The battle was over, and the enemy in full retreat in the direction of Lughman by about seven, A.M. Two cavalry standards were taken from the enemy, besides four guns lost by the Cabool army and Gundamuck forces, the recapture of which was a matter of much honest exultation. A great quantity of matériel and stores were, together with the enemy’s tents, destroyed, and the defeat of Mahomed Akbar, in open field, by the troops he had boasted of blockading, was complete.

The regiment had Colonel Dennie killed, and Lieutenant Jennings and Assistant-Surgeon Barnes wounded; eight privates killed, and thirty-one rank and file wounded.

Captain Wilkinson, of the Thirteenth, on whom the charge of one of the infantry columns devolved on the lamented fall of Colonel Dennie, and Captain Hamlet Wade (Brigade-Major), were highly commended in Major-General Sir Robert Sale’s despatch, in which it was also stated ‘that Lieutenant and Adjutant Wood, Her Majesty’s Thirteenth Light Infantry, made a dash at one of the enemy, and in cutting him down, his charger was so severely injured as to have been since destroyed. Captain Havelock reports in the most favourable manner the gallant conduct, throughout the day, of Lieutenant Cox, Her Majesty’s Thirteenth Light Infantry, and he was the first of the party which captured them to seize two of the enemy’s cannon.’

Armourer Serjeant Henry Ulyett, of the Thirteenth, captured Mahomed Akbar’s standard, which he took from a cavalry soldier, whom he killed.
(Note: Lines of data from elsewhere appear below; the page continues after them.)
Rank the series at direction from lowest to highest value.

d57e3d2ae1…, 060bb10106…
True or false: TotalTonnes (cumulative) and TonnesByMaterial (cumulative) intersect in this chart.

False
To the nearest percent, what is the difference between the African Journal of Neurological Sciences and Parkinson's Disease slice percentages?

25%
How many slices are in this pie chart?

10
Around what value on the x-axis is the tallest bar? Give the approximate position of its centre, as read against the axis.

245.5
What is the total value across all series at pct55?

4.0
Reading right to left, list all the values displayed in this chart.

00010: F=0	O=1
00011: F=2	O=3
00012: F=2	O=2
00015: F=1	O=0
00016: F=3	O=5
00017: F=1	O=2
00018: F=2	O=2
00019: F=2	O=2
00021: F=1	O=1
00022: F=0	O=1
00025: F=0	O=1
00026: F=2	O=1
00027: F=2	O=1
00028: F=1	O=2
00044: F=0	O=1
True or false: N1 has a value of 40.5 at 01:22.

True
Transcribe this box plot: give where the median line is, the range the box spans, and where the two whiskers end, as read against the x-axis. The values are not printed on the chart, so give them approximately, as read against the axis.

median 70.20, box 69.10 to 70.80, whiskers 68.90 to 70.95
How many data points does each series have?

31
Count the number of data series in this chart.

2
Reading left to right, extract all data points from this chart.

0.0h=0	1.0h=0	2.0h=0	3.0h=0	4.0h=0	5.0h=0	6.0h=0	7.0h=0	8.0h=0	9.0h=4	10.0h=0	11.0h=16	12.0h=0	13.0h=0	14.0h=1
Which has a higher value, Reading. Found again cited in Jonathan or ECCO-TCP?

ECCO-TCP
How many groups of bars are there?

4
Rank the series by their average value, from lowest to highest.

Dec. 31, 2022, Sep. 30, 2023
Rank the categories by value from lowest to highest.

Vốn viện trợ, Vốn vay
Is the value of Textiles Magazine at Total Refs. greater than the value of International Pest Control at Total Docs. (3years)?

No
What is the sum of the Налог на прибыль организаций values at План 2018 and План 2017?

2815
The force employed in this successful enterprise amounted to about eighteen hundred men of all arms. The safety of the fortress was entrusted, during the action, to the ordinary guards of its gates, and one provisional battalion of followers of every description armed with pikes and other weapons, who manned the curtains, and made a respectable show of defence. Captain Pattisson, of the Thirteenth, was left in command of this diminished garrison. Towards the conclusion of the engagement a sally was made from the Cabool gate by Lieutenant George Wade, of the Thirteenth, into the fort before which Colonel Dennie had fallen, when it was observed that the enemy were abandoning it; all it contained was set on fire, and some of its defenders were bayoneted.

The enemy’s loss was very severe; the field of battle was strewed with the bodies of men and horses, and the richness of the trappings of some of the latter denoted that chiefs of rank (several being present and taking part in the action) had fallen.

The following Notification of this victory was issued by the Government of India from Benares on the 21st April, 1842:—

‘The Governor General feels assured that every subject of the British Government will peruse with the deepest interest and satisfaction the report he now communicates, of the entire defeat of the Affghan troops under Mahomed Akbar Khan, by the garrison of Jellalabad.

‘That Illustrious Garrison, which, by its constancy in enduring privation, and by its valour in action, has already obtained for itself the sympathy and respect of every true soldier, has now, sallying forth from its walls, under the command of its gallant leader, Major-General Sir Robert Sale, thoroughly beaten in open field an enemy of more than three times its numbers, taken the standards of their boasted cavalry, destroyed their camp, and recaptured four guns, which, under circumstances which can never again occur, had during the last winter fallen into their hands.

‘The Governor General cordially congratulates the army upon the return of victory to its ranks.